#### Supplied entries ####
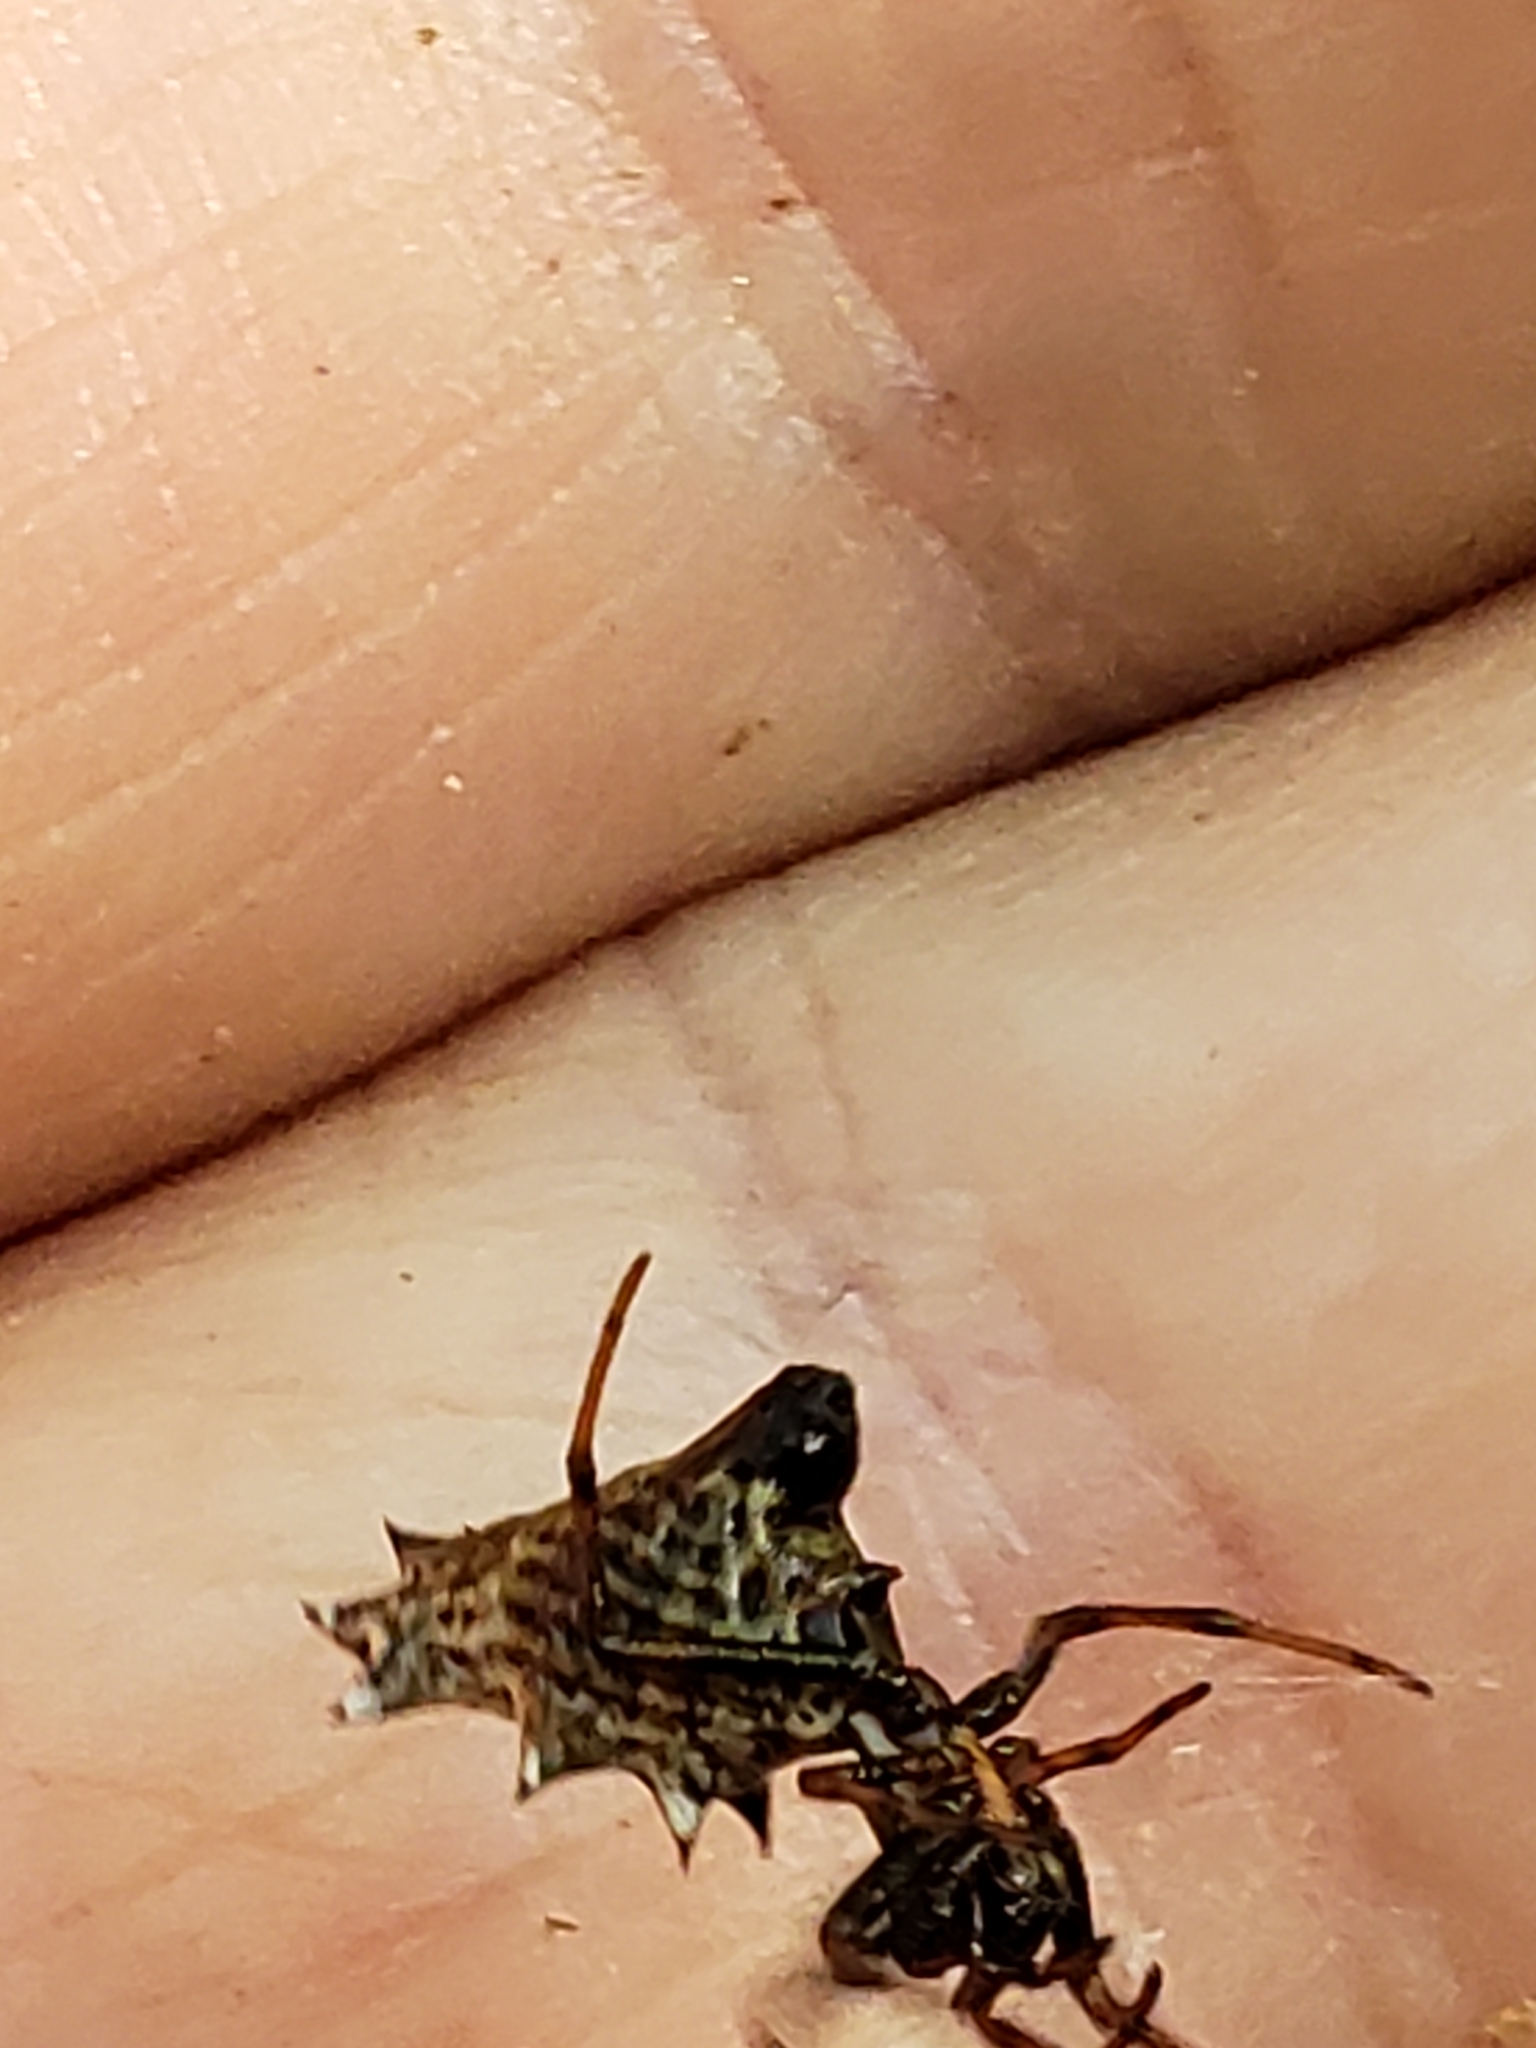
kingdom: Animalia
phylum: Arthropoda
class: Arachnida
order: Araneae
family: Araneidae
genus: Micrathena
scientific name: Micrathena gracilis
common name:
####
#### Supplied entries ####
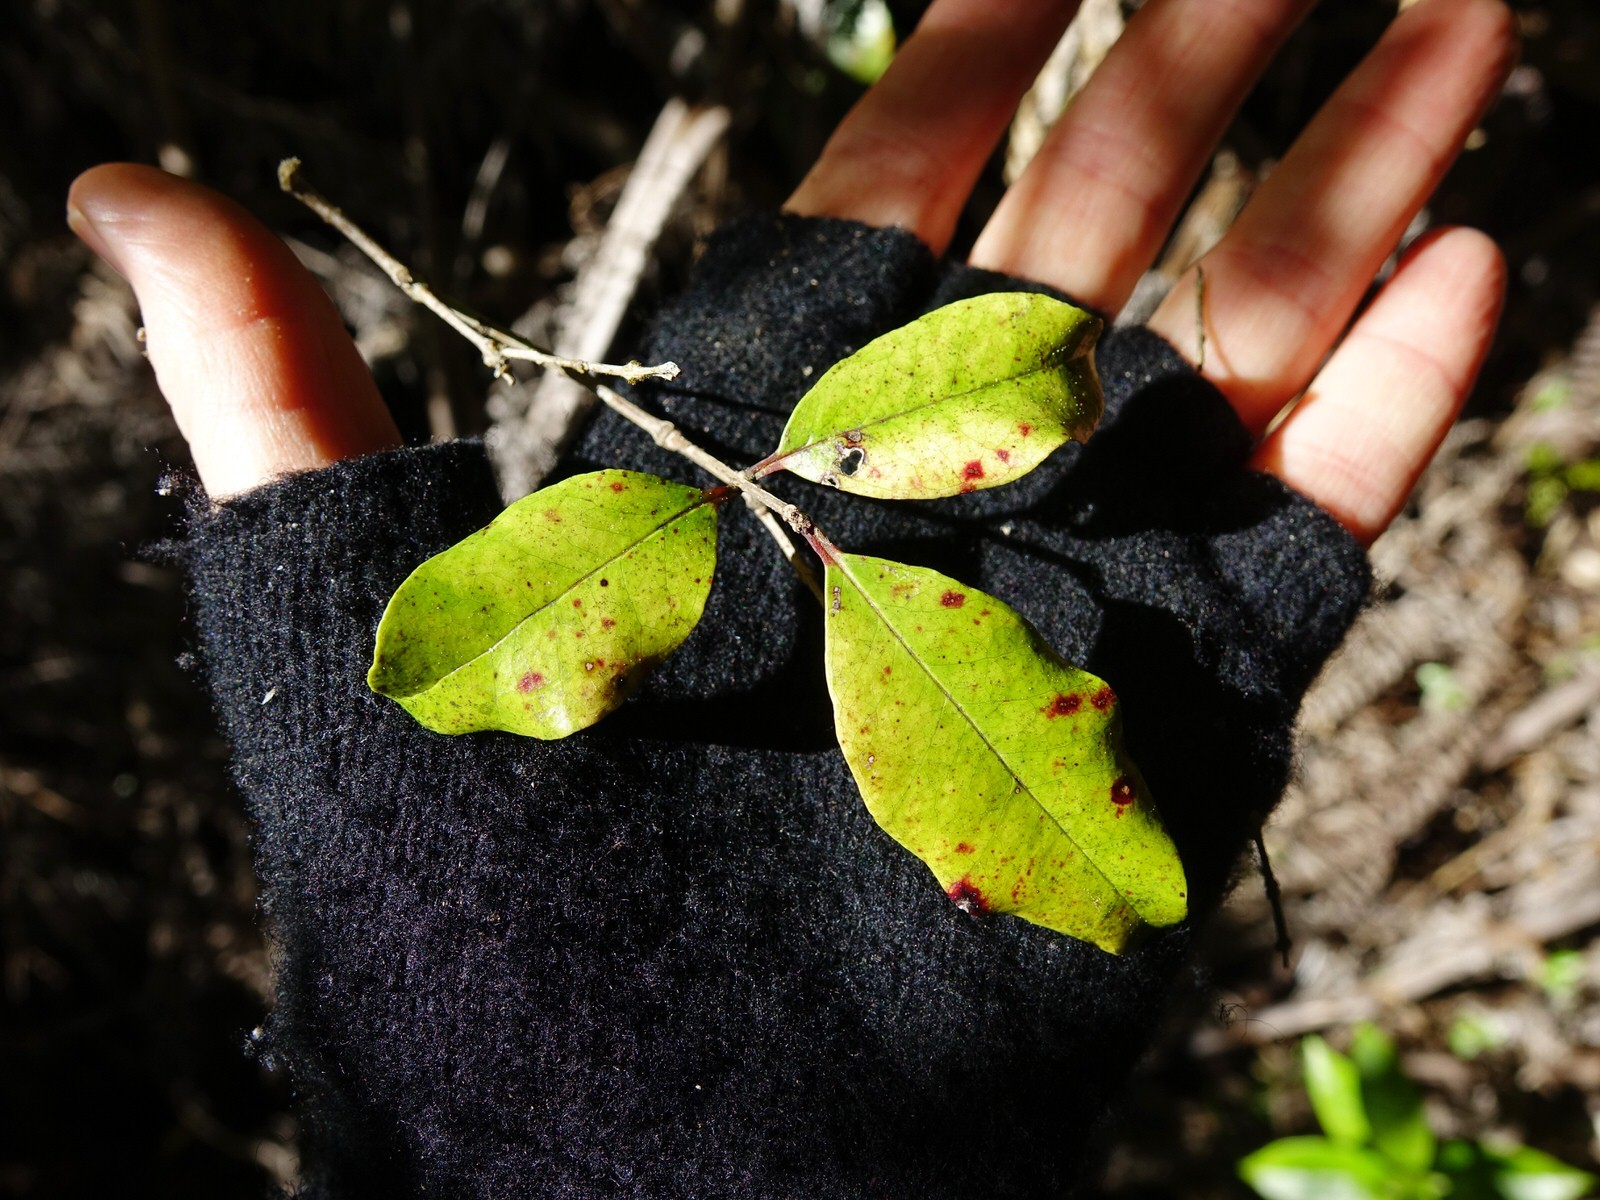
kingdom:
####
#### Supplied entries ####
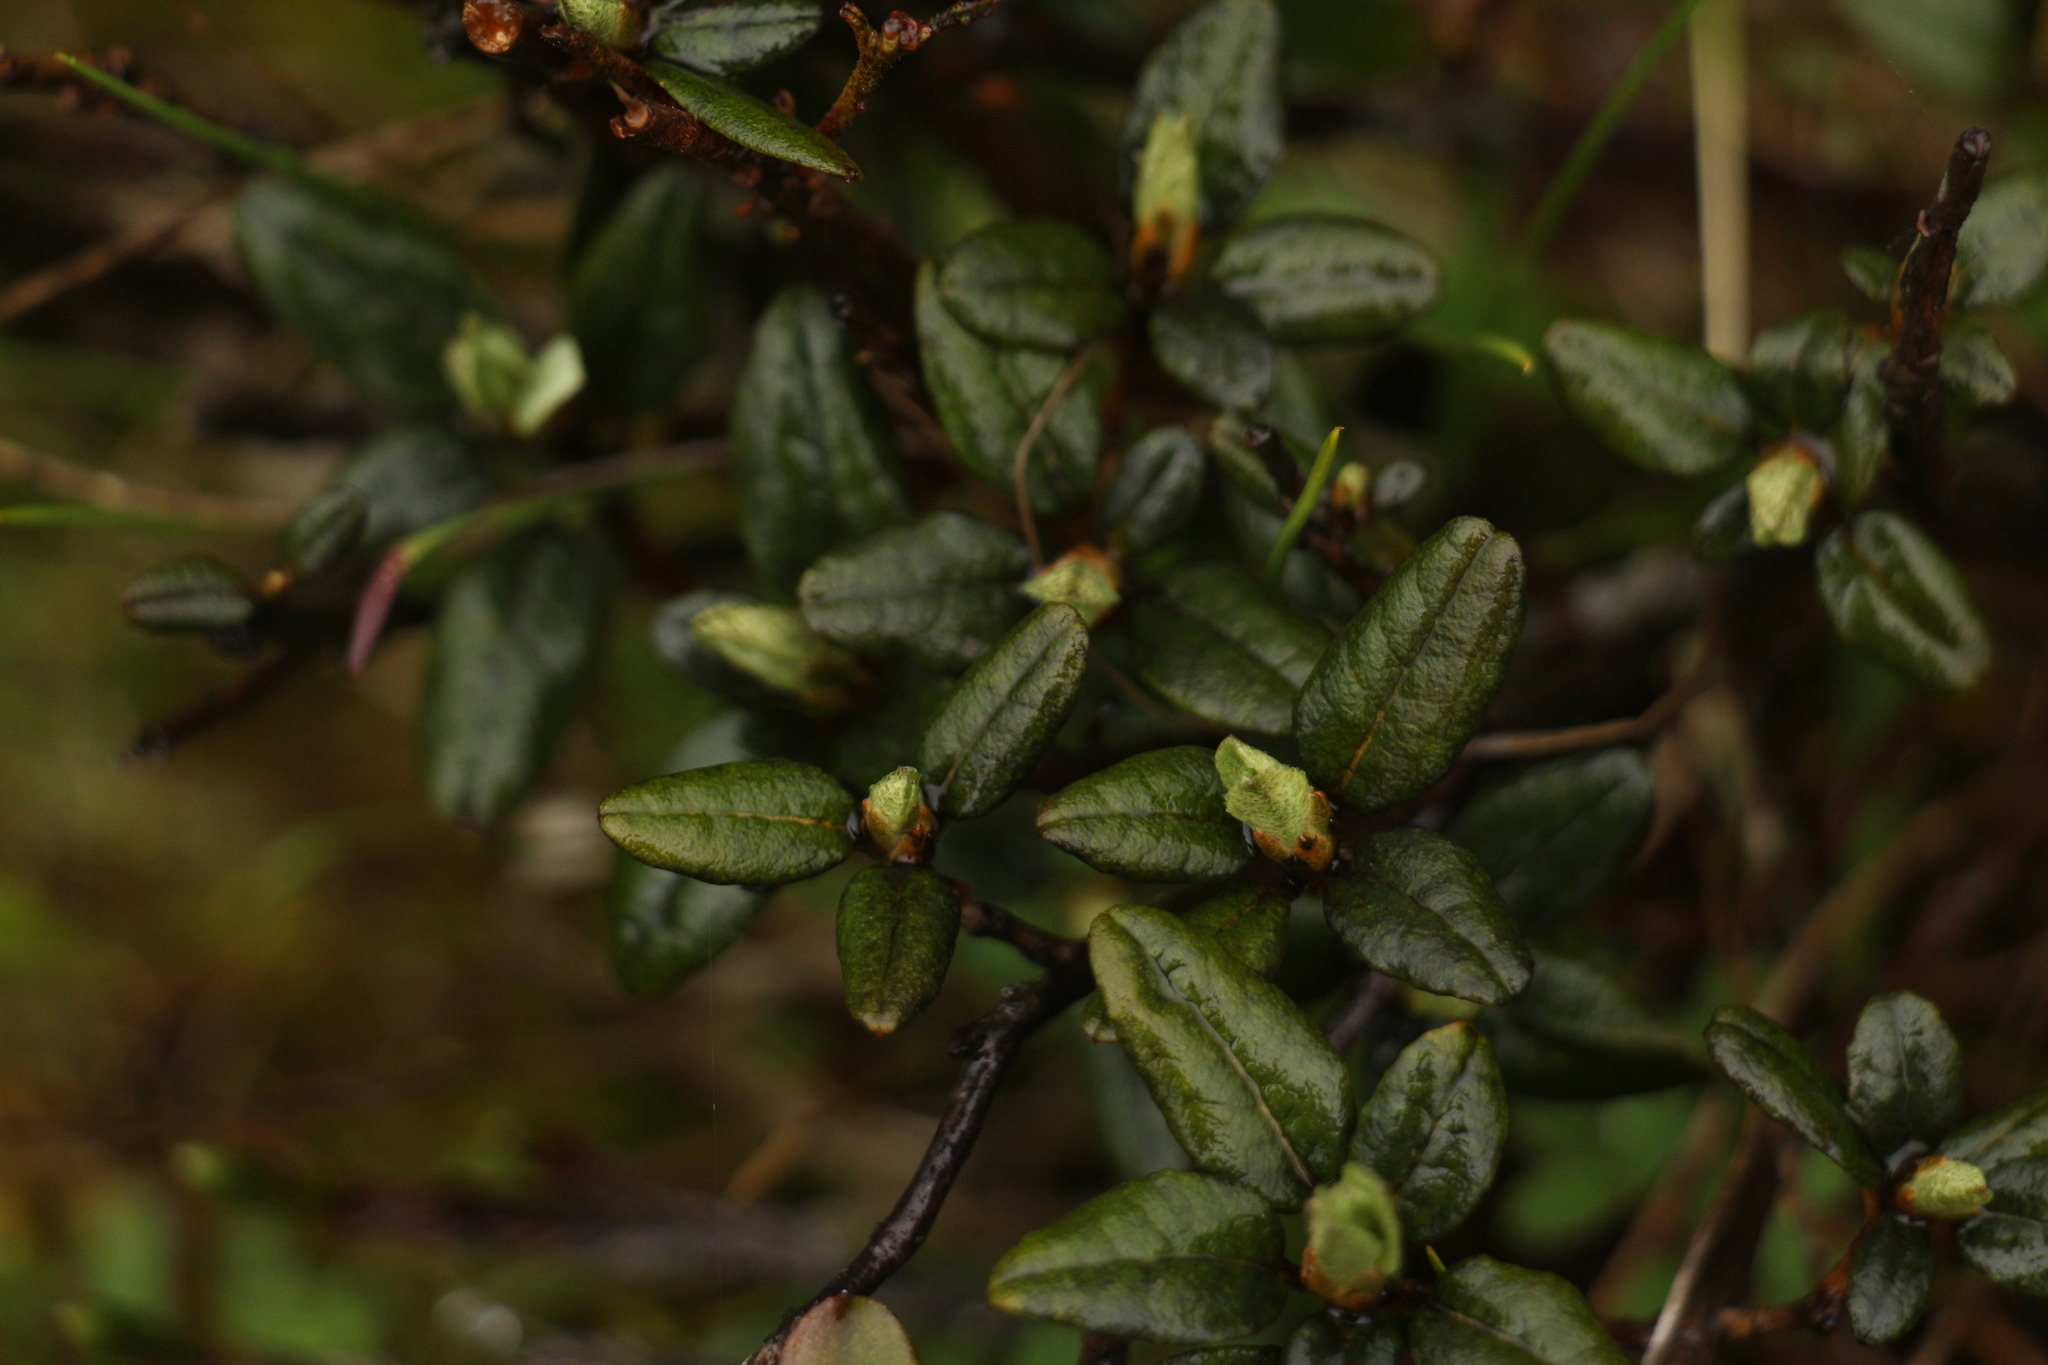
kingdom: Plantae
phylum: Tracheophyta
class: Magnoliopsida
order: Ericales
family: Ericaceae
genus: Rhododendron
####
Exercise brief ->
Render the records above, from the line containing "kingdom: Animalia" through the line containing "scientific name: Micrathena gracilis", as a JSON list of strings with one string per line. Leave out any blank lines.

Output for this exercise ->
[
  "kingdom: Animalia",
  "phylum: Arthropoda",
  "class: Arachnida",
  "order: Araneae",
  "family: Araneidae",
  "genus: Micrathena",
  "scientific name: Micrathena gracilis"
]